As I sit here at my mom's house, I'm realizing the magnitude of a year.

**Just so you all know, I'm writing this about August 2nd, not the 3rd. I don't know if I will be able to write much about the 3rd...I think living it will be hard enough**

1 year ago today, I had my last conversation with my brother. The last words I said to him were, "Take it easy. I hope you feel better soon." I didn't tell him I loved him, and I think I will always regret that. I didn't tell him, but I know he knew. 1 year ago today, I was at the end of a chapter in my life, and I had no idea. For me, that was the first time I hadn't known that a life change was about to happen. For me, life changes were always things that I had thought long and hard about - things that I agonized and prayed over, not things that just happened to me.

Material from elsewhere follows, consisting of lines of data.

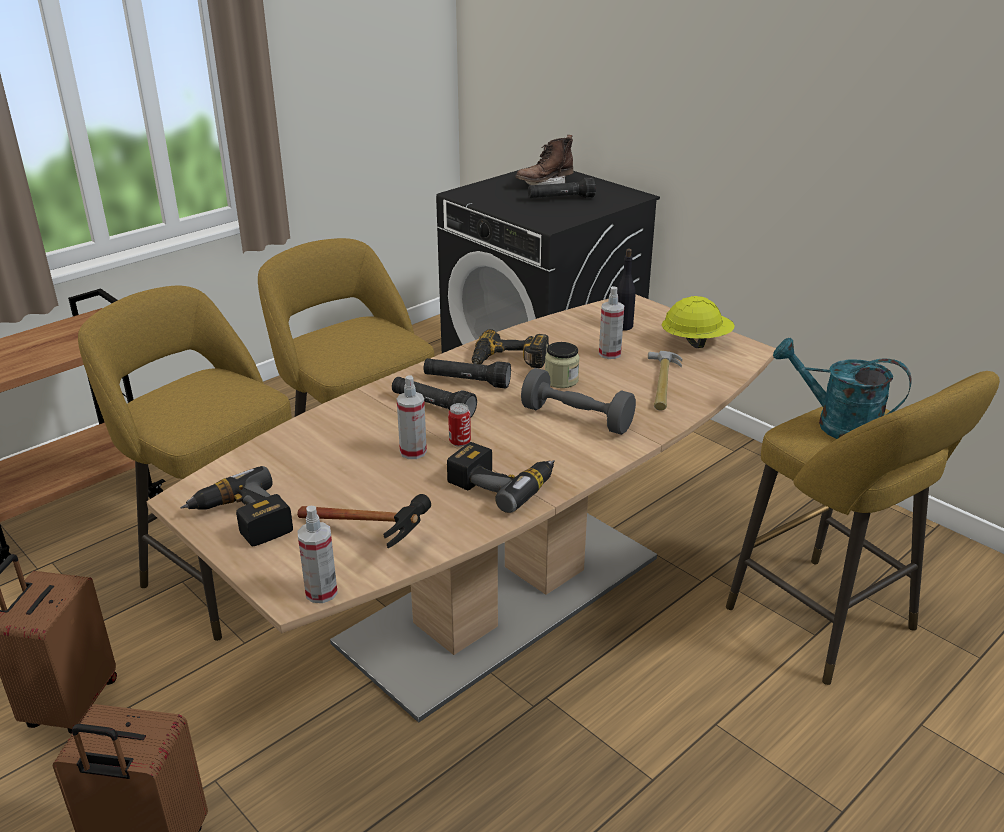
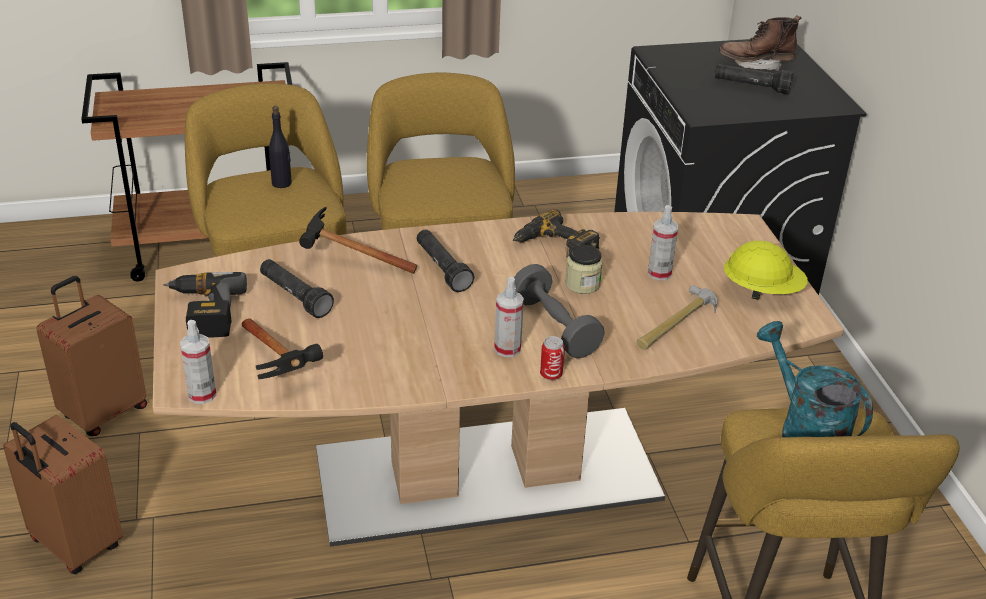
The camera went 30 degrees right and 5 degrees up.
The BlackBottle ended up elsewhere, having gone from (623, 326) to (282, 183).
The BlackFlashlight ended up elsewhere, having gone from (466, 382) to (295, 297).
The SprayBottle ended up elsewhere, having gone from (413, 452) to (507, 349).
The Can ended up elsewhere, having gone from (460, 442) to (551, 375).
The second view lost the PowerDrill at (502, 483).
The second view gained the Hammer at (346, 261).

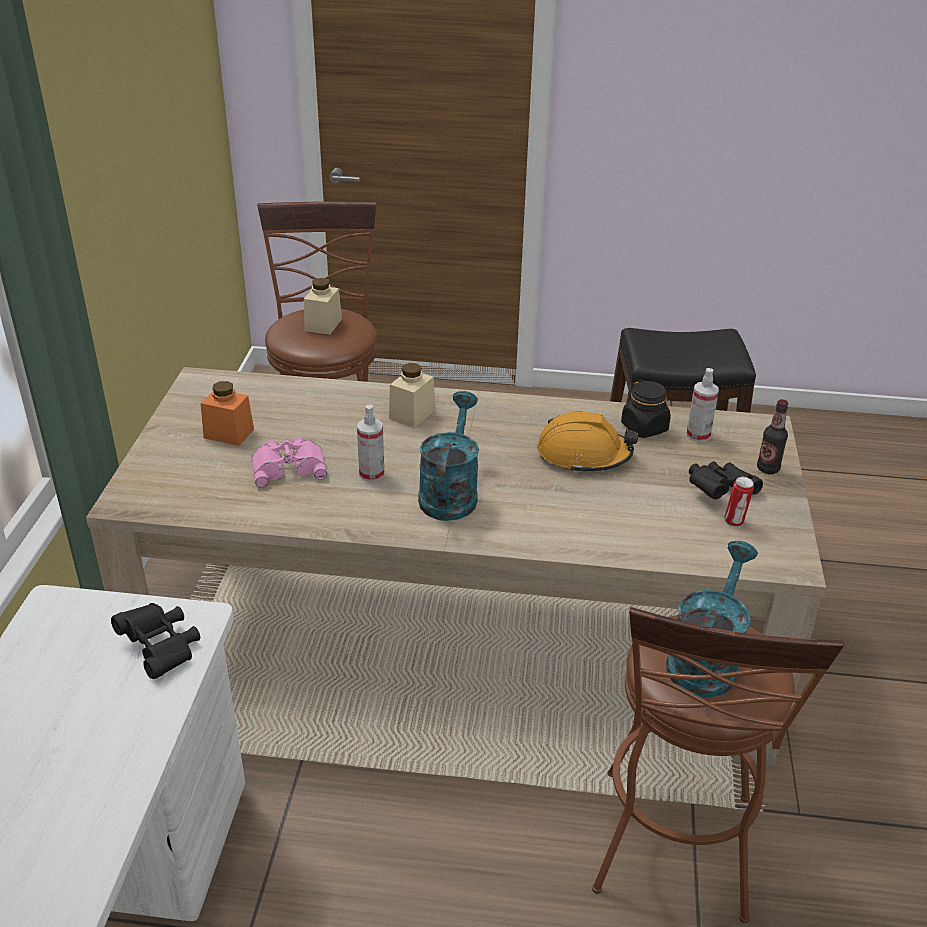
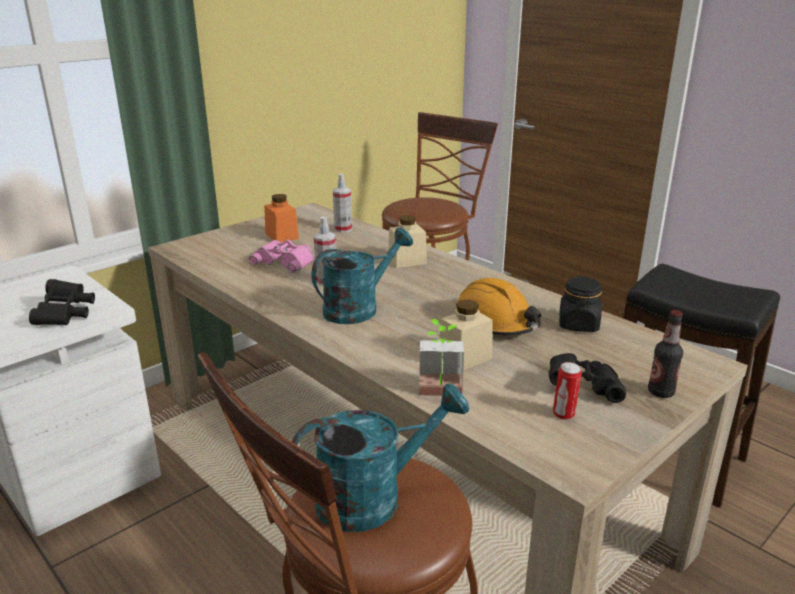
The camera went 40 degrees right and 10 degrees down.
The BeigeJar ended up elsewhere, having gone from (323, 325) to (464, 358).
The SprayBottle ended up elsewhere, having gone from (698, 435) to (343, 229).
The second view gained the PottedPlant at (440, 394).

Looking back at a year ago today, if I had known what was about to happen, I would have gone for one last conversation with the most important man in my life. I would have hugged him one more time. I would have laughed with him one more time. I would have told him and made sure he knew just how much he meant to me. I probably would have stayed by his side until the end, not wanting to let go.

I sit here, in the attic, not sure if I'm ready for tomorrow. I don't know what to expect for the emotion of it all. I know that I will be with the 2 most important people in the world to me - my mom and Tim. I know that we are all going to be hurting, feeling, and remembering together. I thank God for the time I had with Jason, even though I wish there had been 1 more hug, 1 more smile, and 1 more I love you.

Even as I'm writing, I have tears streaming down my face. Sometimes I can't believe he's really gone, and then there are days like today where I fully comprehend the magnitude of a year.